En d'autres termes si Dieu se présente comme Fils et qu'il s'adresse au Père en lui disant “Tu”, ce n'est pas là une mise en scène pour l'homme, un bal masqué sur la scène de l'histoire de l'humanité, mais l'expression d'une réalité.
L'idée d'un drame divin joué sur la scène du monde avait été émise dans l'Église ancienne par les monarchiens. Les trois personnes seraient trois rôles dans lesquels Dieu se serait montré au cours de l'histoire.
Il faut noter ici que le mot « personne » et son correspondant grec prosopon appartiennent à la langue du théâtre.
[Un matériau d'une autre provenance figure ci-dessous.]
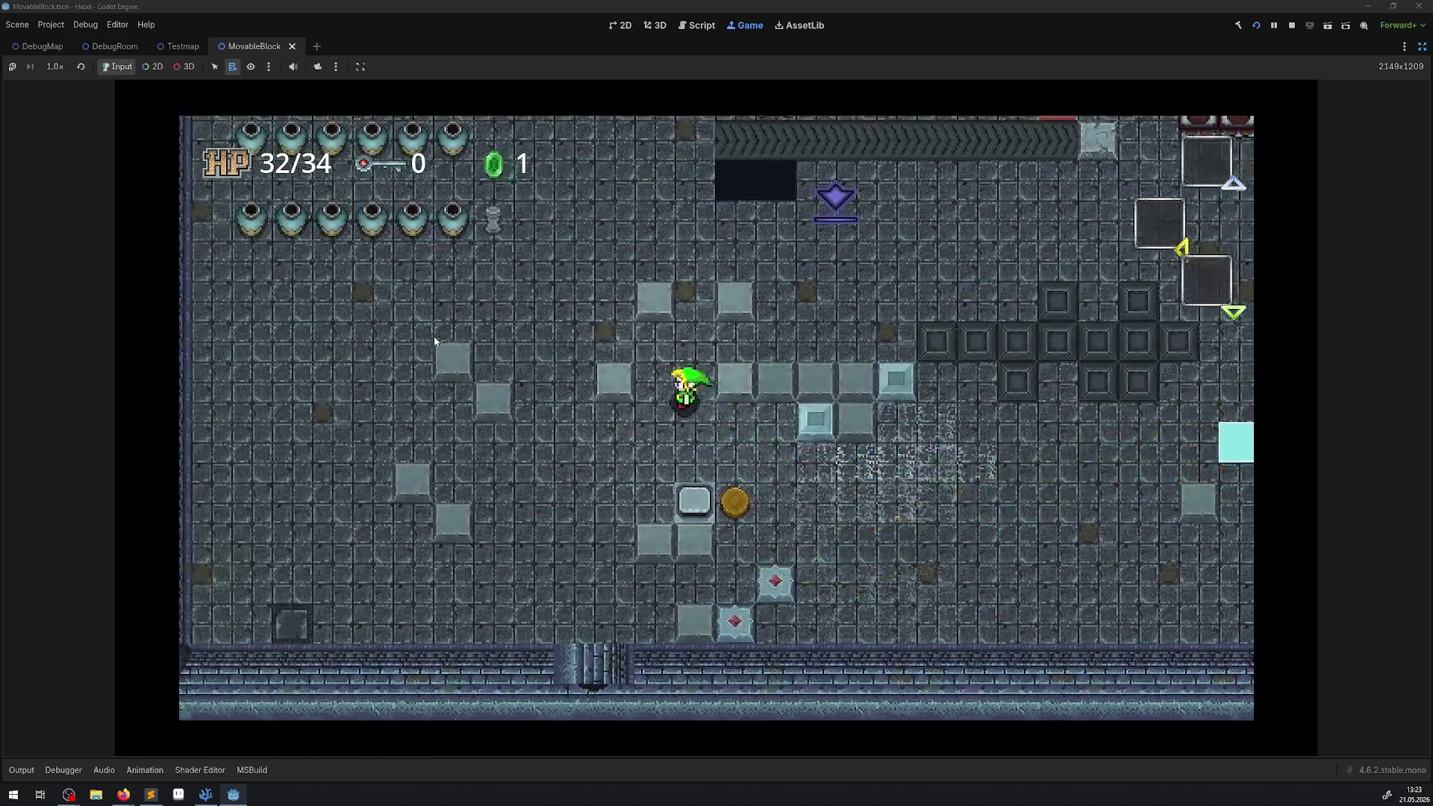
pyautogui.press('Up')
# - Push the light blocks down and right into a row, then walk Link below them
pyautogui.press('Right')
On désignait ainsi le masque qui faisait d'un acteur l'incarnation d'un autre que lui.
Ce sont des considérations de ce genre qui, au début, firent passer le mot dans le langage de la foi; ensuite seulement la foi, à travers les efforts d'une difficile recherche, le redéfinit de telle manière qu'il en résulte l'idée de «personne », étrangère à l'antiquité.
D'autres ‑ appelés Modalistes ‑ ont pensé que les trois formes sous lesquelles Dieu apparaissait, étaient trois «modes », trois manières dont notre conscience perçoit Dieu et se l'explique à elle-même.
Bien que, il est vrai, nous ne connaissions Dieu qu'à travers son reflet dans la pensée humaine, la foi chrétienne a maintenu fermement que c'est pourtant bien Lui que nous reconnaissons dans ce reflet.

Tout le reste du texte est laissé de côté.